- Stated problem -
Collect every line in the rows below that contains the string "scientific". The match is case-sensitive.

--- Recorded data ---

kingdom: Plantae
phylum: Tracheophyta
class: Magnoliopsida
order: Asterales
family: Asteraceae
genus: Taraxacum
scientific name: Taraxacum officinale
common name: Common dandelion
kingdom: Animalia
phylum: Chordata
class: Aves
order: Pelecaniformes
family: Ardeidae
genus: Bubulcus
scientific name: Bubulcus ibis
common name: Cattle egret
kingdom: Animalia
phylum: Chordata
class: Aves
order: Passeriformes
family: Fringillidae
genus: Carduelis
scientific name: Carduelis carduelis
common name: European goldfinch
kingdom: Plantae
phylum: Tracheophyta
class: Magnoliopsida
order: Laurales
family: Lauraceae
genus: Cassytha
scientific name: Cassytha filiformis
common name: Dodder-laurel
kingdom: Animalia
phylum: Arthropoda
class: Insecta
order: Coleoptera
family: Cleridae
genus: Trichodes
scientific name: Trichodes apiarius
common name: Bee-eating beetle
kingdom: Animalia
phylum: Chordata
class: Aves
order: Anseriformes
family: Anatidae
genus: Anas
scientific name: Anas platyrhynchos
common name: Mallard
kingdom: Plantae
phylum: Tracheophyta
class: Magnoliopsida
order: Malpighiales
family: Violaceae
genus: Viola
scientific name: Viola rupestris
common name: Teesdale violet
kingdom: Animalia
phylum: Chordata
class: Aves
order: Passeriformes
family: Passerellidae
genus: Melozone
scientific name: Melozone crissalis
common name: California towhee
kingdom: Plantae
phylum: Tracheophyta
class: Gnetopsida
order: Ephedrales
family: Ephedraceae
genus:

---

- Answer to the task -
scientific name: Taraxacum officinale
scientific name: Bubulcus ibis
scientific name: Carduelis carduelis
scientific name: Cassytha filiformis
scientific name: Trichodes apiarius
scientific name: Anas platyrhynchos
scientific name: Viola rupestris
scientific name: Melozone crissalis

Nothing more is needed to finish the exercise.